STUDY MATERIAL:
• • • •

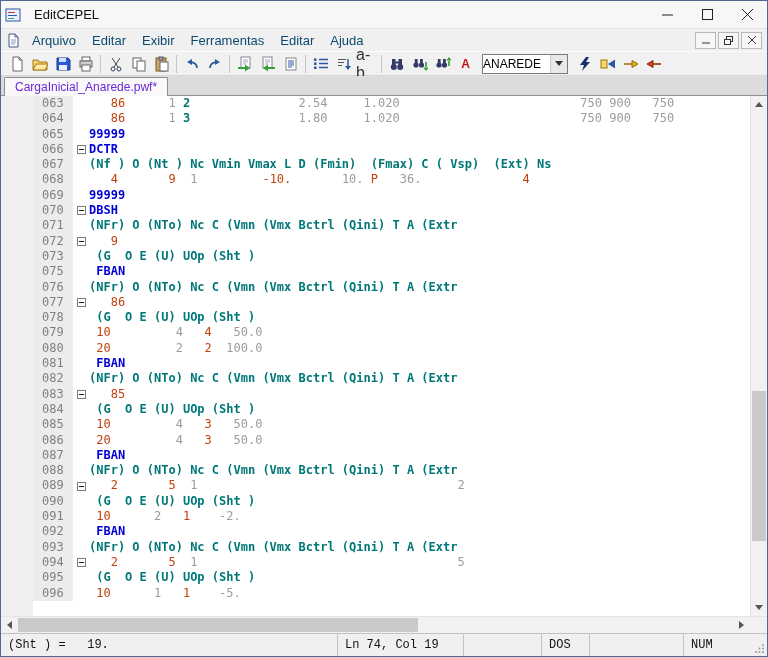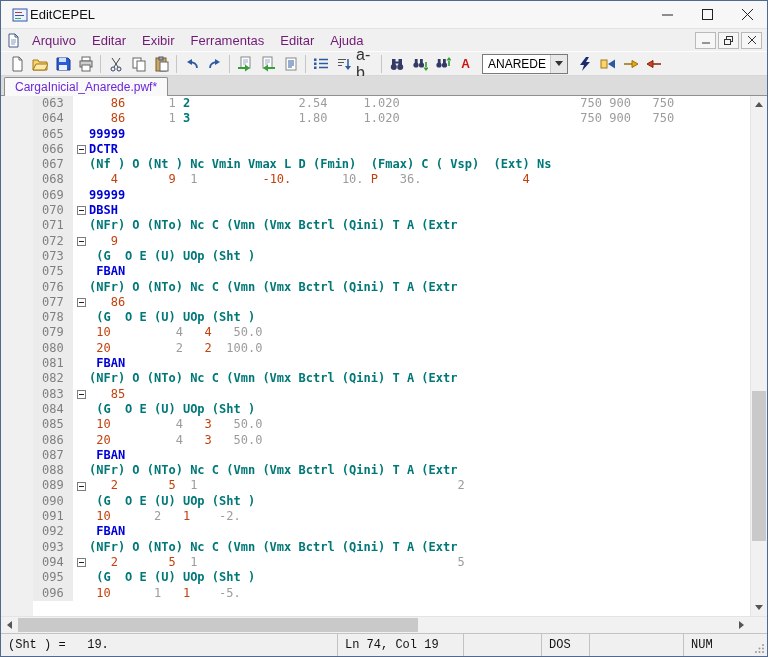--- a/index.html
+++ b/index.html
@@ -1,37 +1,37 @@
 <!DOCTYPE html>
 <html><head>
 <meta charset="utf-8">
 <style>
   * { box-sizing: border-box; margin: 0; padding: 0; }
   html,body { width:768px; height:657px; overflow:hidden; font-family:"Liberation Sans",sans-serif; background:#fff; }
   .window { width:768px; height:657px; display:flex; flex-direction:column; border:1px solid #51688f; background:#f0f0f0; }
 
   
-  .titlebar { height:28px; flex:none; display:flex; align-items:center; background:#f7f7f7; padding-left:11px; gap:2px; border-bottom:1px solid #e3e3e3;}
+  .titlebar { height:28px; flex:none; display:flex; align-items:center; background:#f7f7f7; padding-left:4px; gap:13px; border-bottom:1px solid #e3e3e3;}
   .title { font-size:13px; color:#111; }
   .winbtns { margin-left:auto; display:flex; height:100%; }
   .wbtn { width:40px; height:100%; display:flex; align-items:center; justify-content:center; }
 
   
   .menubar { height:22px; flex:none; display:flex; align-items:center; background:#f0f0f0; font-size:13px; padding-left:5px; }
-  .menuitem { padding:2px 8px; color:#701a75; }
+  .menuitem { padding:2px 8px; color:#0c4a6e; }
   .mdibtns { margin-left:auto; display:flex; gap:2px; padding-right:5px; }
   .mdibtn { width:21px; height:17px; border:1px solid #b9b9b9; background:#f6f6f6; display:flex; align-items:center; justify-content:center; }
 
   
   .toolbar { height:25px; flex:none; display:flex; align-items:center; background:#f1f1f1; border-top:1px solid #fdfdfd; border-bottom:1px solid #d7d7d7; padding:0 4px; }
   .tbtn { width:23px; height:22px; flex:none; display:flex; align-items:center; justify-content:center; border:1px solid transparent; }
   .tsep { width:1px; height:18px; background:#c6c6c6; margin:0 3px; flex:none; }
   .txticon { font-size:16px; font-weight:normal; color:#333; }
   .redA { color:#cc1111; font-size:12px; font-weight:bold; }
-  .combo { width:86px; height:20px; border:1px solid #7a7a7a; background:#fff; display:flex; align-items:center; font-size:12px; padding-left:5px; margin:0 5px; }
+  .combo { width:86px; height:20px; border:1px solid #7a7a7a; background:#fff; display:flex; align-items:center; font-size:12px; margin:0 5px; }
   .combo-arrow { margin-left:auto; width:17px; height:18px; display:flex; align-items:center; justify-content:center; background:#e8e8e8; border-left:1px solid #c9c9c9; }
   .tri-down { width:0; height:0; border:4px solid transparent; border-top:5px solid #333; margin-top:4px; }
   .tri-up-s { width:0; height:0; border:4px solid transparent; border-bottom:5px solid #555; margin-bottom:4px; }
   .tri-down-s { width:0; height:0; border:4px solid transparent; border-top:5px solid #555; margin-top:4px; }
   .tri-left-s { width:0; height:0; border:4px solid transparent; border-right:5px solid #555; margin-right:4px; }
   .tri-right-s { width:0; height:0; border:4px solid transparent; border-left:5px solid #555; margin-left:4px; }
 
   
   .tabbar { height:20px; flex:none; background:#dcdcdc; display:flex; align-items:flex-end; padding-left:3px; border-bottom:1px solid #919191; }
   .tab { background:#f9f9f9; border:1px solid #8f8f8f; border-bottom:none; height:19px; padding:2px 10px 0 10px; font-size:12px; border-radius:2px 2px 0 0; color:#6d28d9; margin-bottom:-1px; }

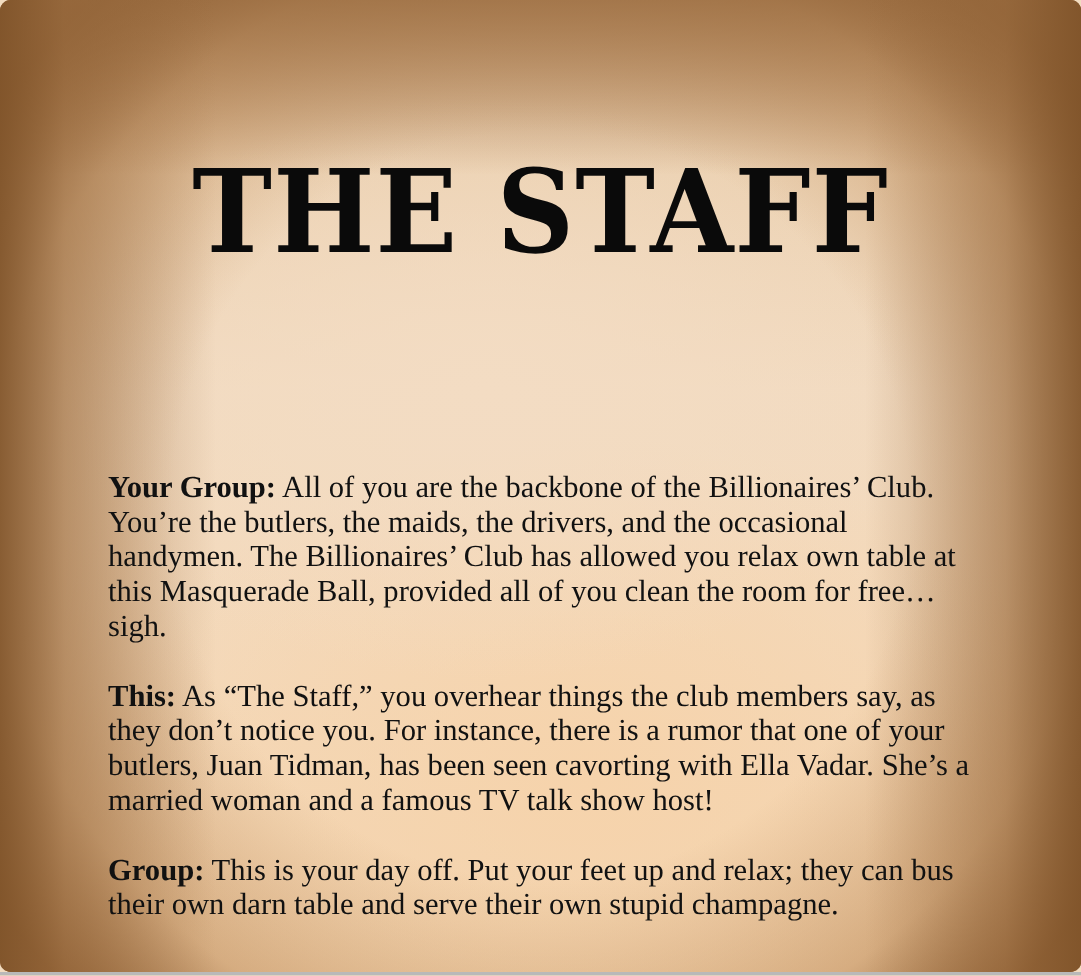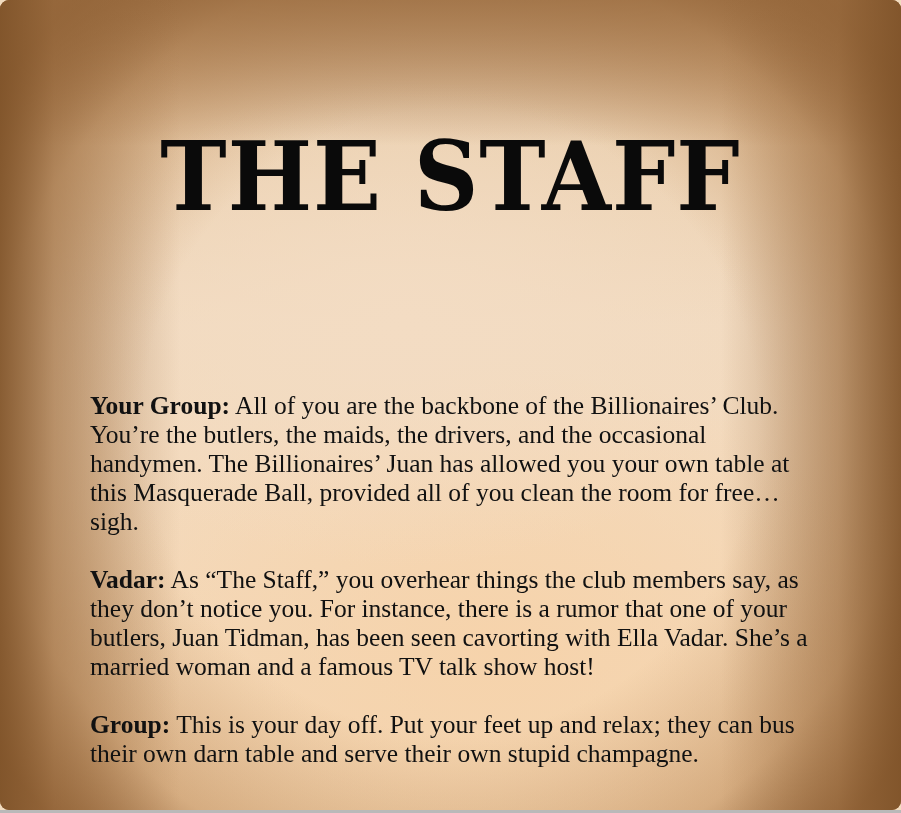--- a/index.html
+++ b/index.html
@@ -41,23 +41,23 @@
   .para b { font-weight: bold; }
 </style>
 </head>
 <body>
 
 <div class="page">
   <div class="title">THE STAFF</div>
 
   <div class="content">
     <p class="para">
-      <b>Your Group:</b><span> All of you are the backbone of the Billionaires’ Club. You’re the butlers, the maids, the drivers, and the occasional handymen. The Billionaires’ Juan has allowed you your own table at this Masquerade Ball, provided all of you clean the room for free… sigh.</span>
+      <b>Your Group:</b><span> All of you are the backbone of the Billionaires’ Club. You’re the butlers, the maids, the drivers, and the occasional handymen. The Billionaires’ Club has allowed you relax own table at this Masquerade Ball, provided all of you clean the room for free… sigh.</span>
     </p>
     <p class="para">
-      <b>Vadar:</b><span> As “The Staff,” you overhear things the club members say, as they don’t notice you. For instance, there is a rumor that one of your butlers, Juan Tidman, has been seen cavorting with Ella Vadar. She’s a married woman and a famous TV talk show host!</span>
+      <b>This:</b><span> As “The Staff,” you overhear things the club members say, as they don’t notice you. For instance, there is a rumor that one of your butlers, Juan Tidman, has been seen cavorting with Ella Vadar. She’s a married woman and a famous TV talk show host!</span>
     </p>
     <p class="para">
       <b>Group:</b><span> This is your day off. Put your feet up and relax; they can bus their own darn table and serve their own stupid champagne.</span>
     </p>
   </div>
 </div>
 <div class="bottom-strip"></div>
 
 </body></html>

• • • •

ASSIGNMENT:
Would you copy out each line of the records above where the word "body" occurs?

TASK OUTPUT:
   html,body { width:768px; height:657px; overflow:hidden; font-family:"Liberation Sans",sans-serif; background:#fff; }
 <body>
 </body></html>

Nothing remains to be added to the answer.